3. Your Attention Please (...Pretty Please?)

In an information-rich world, the wealth of information means a dearth of something else: A scarcity of whatever it is that information consumes. What information consumes is rather obvious: it consumes the attention of its recipients. Hence a wealth of information creates a poverty of attention and a need to allocate that attention efficiently among the overabundance of information sources that might consume it ( Simon 1971, pp. 40-41)

TL;DR: People have ever-shorter attention spans. This isn't the usual bromide about "kids these days". Customers of all ages are historically impatient because we've got amazing, snack-sized, digital distractions in our pockets waiting to snatch away our attention should any given experience underwhelm.

A great example: SkyMall Magazine. The infamous purveyor of gems like "Henri, the Frenchman wine-rack", went extinct because of In-Flight Wi-Fi. Whereas SkyMall once competed with only the airline's own magazine and safety card for your attention, they suddenly found themselves competing with Amazon. Talk about bringing a knife to a gun fight.

For this reason, the future belongs to businesses that can fit (and price) themselves into the ever-shrinking slivers of available time in their customers' oversaturated day. Tomorrow's customers don't have 140 free minutes to meet with you in person. Few will even want to make 140 seconds free for a phone call. Better figure out how to engage them in 140 characters.

In a world where I can get what used to be an entire day's worth of chores done on my phone in 15 minutes, any business I engage with better be brief, be bright, and be gone.

4. More Data = More Clarity & Control

In his book Moneyball, Michael Lewis teaches us that individual baseball game outcomes, even playoff series outcomes, are virtually random. To know anything meaningful about a team's quality with any statistical certainty at all, you need to measure their performance over lots of games. Say, a full 162 game season.

Anyone who's ever done work in statistics or data science will tell you that your confidence in your ability to understand, let alone predict, a complex system depends highly on the number of data points feeding your model. Just as you need lots of pixels to create a clear HD image, you need lots of data points to create a clear analytical model.

One of the virtues of a high-transaction business is that it's inherently "HD". A business with lots of customer transactions, however small the price-per-transaction, offers you a wealth of data that can be analyzed to continually refine your tactics and strategy.

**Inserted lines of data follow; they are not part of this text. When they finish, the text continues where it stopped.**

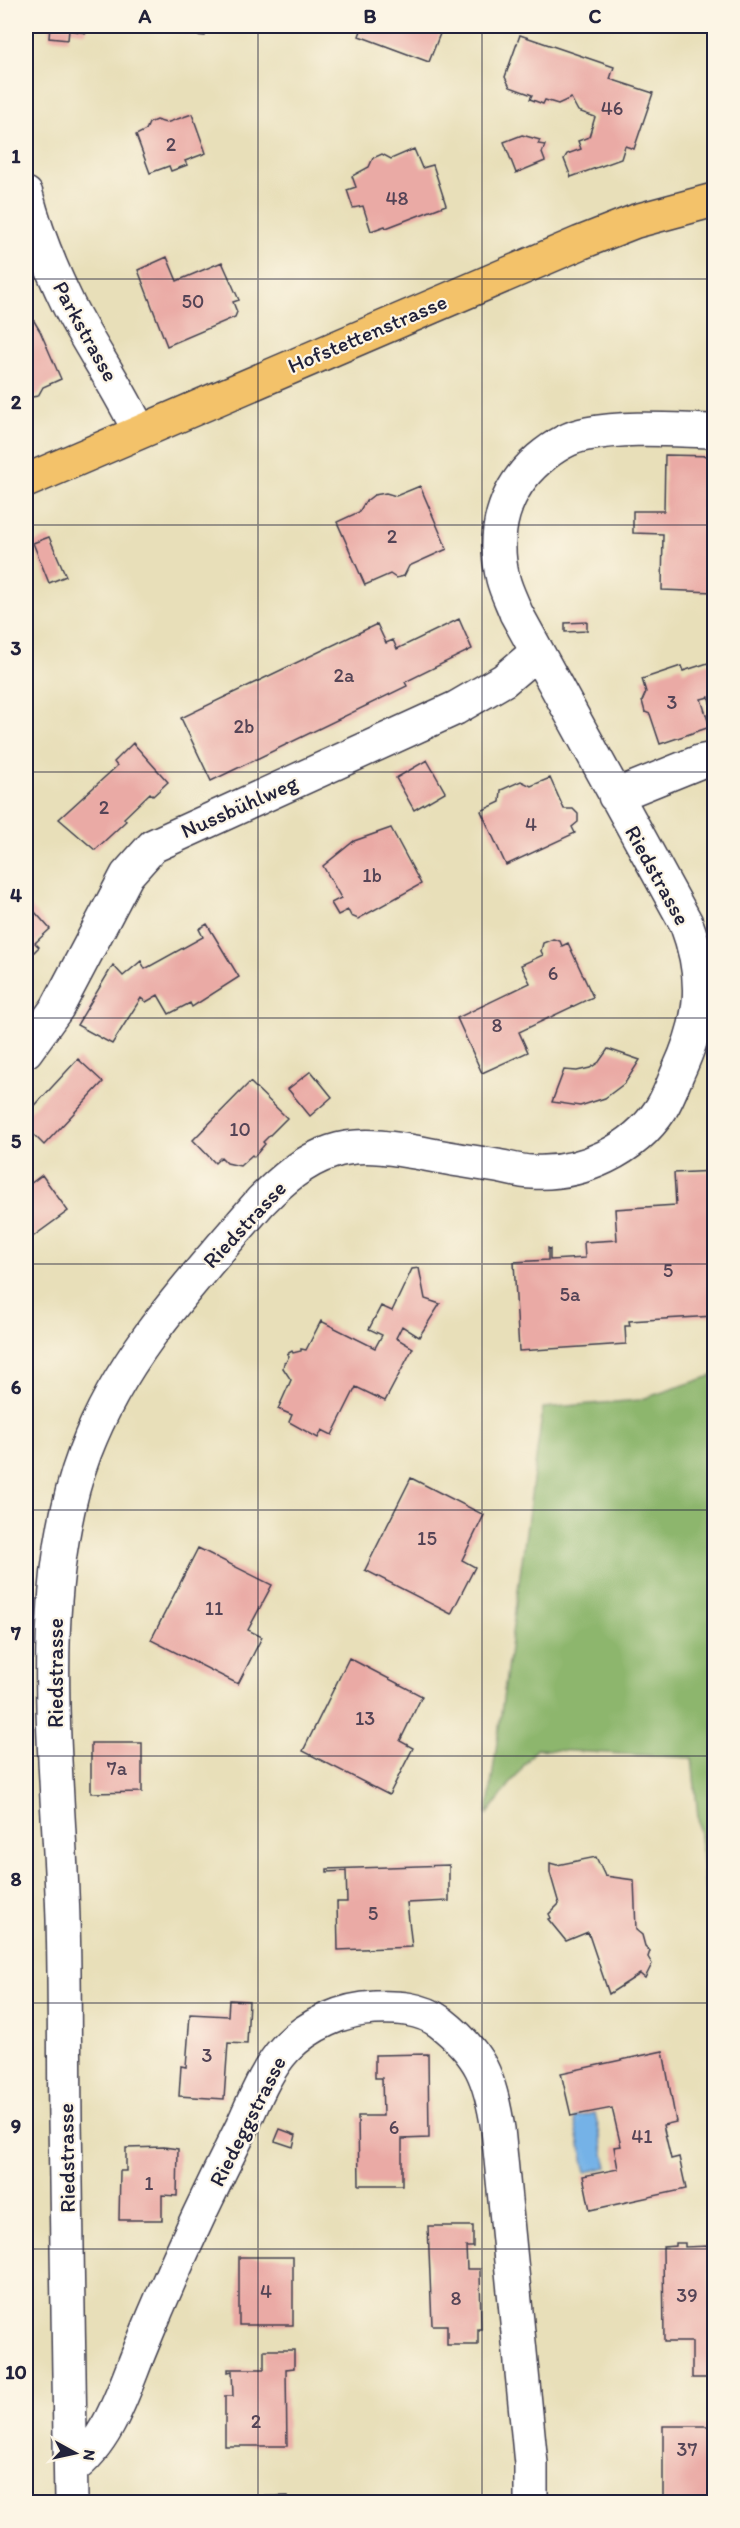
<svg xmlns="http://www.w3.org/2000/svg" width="740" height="2528" viewBox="0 0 740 2528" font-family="Itim,sans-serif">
<rect width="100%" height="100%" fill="#fcf5e5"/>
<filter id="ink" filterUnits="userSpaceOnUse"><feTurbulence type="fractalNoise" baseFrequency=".0167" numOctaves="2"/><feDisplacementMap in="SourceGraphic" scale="12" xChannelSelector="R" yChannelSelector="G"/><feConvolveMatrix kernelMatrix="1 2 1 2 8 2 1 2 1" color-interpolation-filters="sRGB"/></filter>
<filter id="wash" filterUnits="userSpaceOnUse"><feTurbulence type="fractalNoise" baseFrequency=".008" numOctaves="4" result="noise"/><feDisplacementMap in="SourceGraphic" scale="24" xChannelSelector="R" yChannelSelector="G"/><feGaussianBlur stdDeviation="1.35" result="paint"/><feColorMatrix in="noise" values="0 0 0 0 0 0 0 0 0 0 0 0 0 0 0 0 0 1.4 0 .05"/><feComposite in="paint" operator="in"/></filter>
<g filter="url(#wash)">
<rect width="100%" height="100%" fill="#e8dfb9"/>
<path fill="#8db66d" stroke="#586c54" stroke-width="1.5" d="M714,1375V1973L692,1758L536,1749L487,1815L543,1408L639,1400Z"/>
<path fill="#74b2e7" stroke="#4b6a91" stroke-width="1.5" d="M595,2113L607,2167L586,2172L574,2118Z"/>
<g id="blocks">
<path fill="#eaaaa5" d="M50,26H87L86,33L69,30L68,40L49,38Z
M186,26H206L205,36L184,34Z
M355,26H443L429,62L359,36L362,28Z
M520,35L614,67L610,79L653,93L634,149L625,146L621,159L571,177L564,159L567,154L581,149L578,141L589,137L595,117L578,111L571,98L558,104L545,100L543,104L530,99L532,95L510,87L505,77Z
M714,91V114L713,115L711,92Z
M192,114L206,153L185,161L187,165L171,171L169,166L150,173L136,135L146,130L149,123L156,120L166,123Z
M522,135L540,140L538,144L545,145L542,153L545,161L516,173L504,142Z
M414,149L422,168L433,165L446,205L386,228L385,226L371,231L363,206L353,208L347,190L356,187L352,176L369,167L373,158L382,154L391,159Z
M167,257L177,281L222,262L239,300L233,302L237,312L235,317L167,346L138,270Z
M27,319L34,321L40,331L61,379L43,387L38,396L32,397L26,394V320Z
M665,455L714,456V592L662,590L663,534L633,533V511H664Z
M420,486L447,549L409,566L404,576L396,578L390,574L365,585L337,522L359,512L365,502L374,495L386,493L396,496Z
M49,537L66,576L49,583L33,543Z
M459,619L472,649L405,682L407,686L211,781L181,718L377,624L386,643L393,640L397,649Z
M587,622V631L565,632V623Z
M714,661V701L710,703L709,697L701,699L710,727L660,744L650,714L645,712L642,701L646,692L642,679L681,666L683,671Z
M133,743L168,782L153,796L150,793L124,818L126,821L95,850L59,819L117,766L114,762Z
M427,760L445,792L414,810L396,778Z
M550,778L564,809H573L578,814V822L572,827L575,833L506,865L481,811L500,802L501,790L521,781L531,786Z
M391,828L421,884L358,919L351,916L348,910L338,915L331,903L341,898L323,866L354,841Z
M26,902L50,929L35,943L39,947L26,960Z
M207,924L239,977L192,1007L190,1003L169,1014L158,995L146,1002L141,998L112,1044L77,1025L113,965L123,976L141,961L145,969L203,937L199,929Z
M553,939L560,941L562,946L568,943L593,997L519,1032L528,1052L482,1073L457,1018L530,983L521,965L543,955L541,951L543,943Z
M608,1049L640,1060L625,1083L605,1098L580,1106L552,1102L564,1070L577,1071L590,1068L599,1062Z
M78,1059L103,1082L44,1145L26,1127V1115Z
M311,1071L332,1097L310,1116L288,1089Z
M250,1082L287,1118L263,1142L265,1144L254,1157L252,1155L240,1166L227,1163L221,1157L215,1163L193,1140Z
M714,1171V1316L629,1321L630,1326H625L626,1344L519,1351L514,1262L548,1260V1248L550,1249V1260L585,1258L584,1242L617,1240L615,1209L676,1205L674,1173Z
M42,1175L68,1211L31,1238L26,1231V1187Z
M419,1268L425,1299L440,1304L419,1337L402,1326L396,1338L413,1348L385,1401L356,1387L332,1435L322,1430L318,1438L289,1422L292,1415L278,1409L291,1380L283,1368L284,1363L286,1362L289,1356L287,1354L292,1351L293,1353L301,1351V1349L306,1350L321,1321L375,1348L382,1335L369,1329L381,1306L392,1311L412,1269Z
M411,1478L484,1515L462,1560L475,1567L451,1614L365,1570Z
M198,1548L272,1585L248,1630L262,1637L238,1684L151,1640Z
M349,1658L422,1696L400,1741L413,1748L389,1795L303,1751Z
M91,1743H142V1792L91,1793Z
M596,1857L605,1876L634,1880L636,1930L642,1935L645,1946L650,1951L648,1957L652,1964L645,1978L640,1974L609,1994L588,1932L566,1941L548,1919L551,1918L549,1914L559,1904L550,1873V1863L557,1865Z
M449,1865V1901L407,1903L412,1947L338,1950L337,1902H347L346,1871L327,1872V1869Z
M229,2000L249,2001L247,2044L228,2043L224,2099L179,2096L181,2066L186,2067L190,2014L228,2016Z
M663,2051L676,2122L663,2125L671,2159L679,2157L686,2189L590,2210L583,2176L618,2169L614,2147L621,2146L612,2108L571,2116L561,2073Z
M428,2054L429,2138L402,2139V2185H359L358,2116H383L382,2078H375V2055Z
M280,2129L296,2135L293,2147L275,2141Z
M164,2147L178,2149L177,2196L162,2195V2220H119L120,2171H126V2148Z
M428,2226H473V2247H466L467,2269H480L481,2329H478V2345H447V2325H432Z
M676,2243H685V2247L709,2246L711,2343H714V2378H692V2342H664L663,2247L676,2246Z
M239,2257H293V2325H239Z
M264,2350H294V2368L286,2369L287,2446H225V2396H233L232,2371L228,2372V2369H264Z
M663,2426H712L714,2502H663Z
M288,2496V2502H240V2497Z"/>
</g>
</g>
<g filter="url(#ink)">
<use href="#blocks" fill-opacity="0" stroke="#403e4e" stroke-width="1.5"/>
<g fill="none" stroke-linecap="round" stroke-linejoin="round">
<defs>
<path id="minor" d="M26,194C36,233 51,269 69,306C91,349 119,388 139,431
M615,796L699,762L714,759
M26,1051L57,1008L127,875L153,846L456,708L504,680L537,652
M71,2469C110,2441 124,2388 142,2345C172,2271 206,2198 242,2127C254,2101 266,2069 286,2048C308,2025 343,2009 375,2008C397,2007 421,2008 440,2022C481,2054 490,2078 498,2129L531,2464V2502
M71,2502C70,2375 67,2247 65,2119C64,2053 65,1987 63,1920C59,1772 32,1592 85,1452C122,1354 194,1279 261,1201C281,1181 303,1161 331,1152C360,1142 391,1148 421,1153C446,1158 471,1162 497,1166C508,1168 521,1172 532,1172C582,1175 634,1150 661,1109C668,1098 673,1084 678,1072C703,1018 707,979 686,923L516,613C512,602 506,591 503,579C492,533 503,490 539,459C553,447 568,437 587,434C628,426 672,430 714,431"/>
<path id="major" d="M26,481L580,243L636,221L714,200"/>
</defs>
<use href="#minor" stroke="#403e4e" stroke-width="36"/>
<use href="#major" stroke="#403e4e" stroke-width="36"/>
<use href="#minor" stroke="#fff" stroke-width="33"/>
<use href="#major" stroke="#f3c26a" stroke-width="33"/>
</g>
</g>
<path fill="none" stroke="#22223b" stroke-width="1.5" stroke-opacity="0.55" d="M258,26V2502M482,26V2502M26,279H714M26,525H714M26,772H714M26,1018H714M26,1264H714M26,1510H714M26,1756H714M26,2003H714M26,2249H714"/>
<g text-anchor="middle" stroke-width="4.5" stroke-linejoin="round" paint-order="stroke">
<g font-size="20" fill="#544456">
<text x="612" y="115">46</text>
<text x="171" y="151">2</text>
<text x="397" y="205">48</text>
<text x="193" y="308">50</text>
<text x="392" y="543">2</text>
<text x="344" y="682">2a</text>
<text x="672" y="709">3</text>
<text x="244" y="733">2b</text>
<text x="104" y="814">2</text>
<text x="531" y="831">4</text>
<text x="372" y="882">1b</text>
<text x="553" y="980">6</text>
<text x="497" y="1032">8</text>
<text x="240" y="1136">10</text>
<text x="668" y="1277">5</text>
<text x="570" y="1301">5a</text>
<text x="427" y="1545">15</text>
<text x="214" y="1615">11</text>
<text x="365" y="1725">13</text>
<text x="117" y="1775">7a</text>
<text x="373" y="1920">5</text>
<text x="207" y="2062">3</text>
<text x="394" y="2134">6</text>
<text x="642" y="2143">41</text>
<text x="149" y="2190">1</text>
<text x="266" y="2298">4</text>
<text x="687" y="2302">39</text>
<text x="456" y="2305">8</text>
<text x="256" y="2428">2</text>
<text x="687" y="2456">37</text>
</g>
<g font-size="22" fill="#22223b" stroke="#fcf5e5">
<text transform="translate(86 331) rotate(61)" y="8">Parkstrasse</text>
<text transform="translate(367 333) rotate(-23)" y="8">Hofstettenstrasse</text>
<text transform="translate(239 806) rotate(-24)" y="8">Nussbühlweg</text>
<text transform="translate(658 875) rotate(61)" y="8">Riedstrasse</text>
<text transform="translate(244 1224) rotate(-47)" y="8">Riedstrasse</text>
<text transform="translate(55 1673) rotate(-90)" y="8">Riedstrasse</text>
<text transform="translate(247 2121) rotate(-63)" y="8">Riedeggstrasse</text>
<text transform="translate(66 2158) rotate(-91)" y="8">Riedstrasse</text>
</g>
</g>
<rect width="740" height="2528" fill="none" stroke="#fcf5e5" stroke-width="66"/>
<g transform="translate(75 2453) rotate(98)" stroke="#fcf5e5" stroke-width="4.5" paint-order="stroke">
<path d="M0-4.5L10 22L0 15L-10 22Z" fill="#22223b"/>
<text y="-9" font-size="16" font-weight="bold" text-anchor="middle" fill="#22223b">N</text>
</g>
<rect x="33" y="33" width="674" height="2462" fill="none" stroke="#22223b" stroke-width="2"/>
<g font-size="20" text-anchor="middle" font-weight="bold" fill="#22223b">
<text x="145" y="23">A</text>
<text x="370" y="23">B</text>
<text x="595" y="23">C</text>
<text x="16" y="163">1</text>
<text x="16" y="409">2</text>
<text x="16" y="655">3</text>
<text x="16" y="902">4</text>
<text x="16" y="1148">5</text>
<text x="16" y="1394">6</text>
<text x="16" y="1640">7</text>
<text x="16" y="1886">8</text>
<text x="16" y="2133">9</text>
<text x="16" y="2379">10</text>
</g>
</svg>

Savvy entrepreneurs think of their business decisions as data-driven science experiments. In an "HD" business, any individual business decision might succeed or fail, but something is always learned from the resulting data. The very best businesses have multiple experiments running all the time, and they're continuously learning, and steering, with those live results.

Bottom Line: As an investor, I prefer to invest in companies designed to earn a little bit of revenue from a lot of customers. These high volume businesses minimize concentration risk, time-wasting theatrics, and the demand for scarce customer attention. They also spin off large enough data sets to allow for insight-driven decision-making.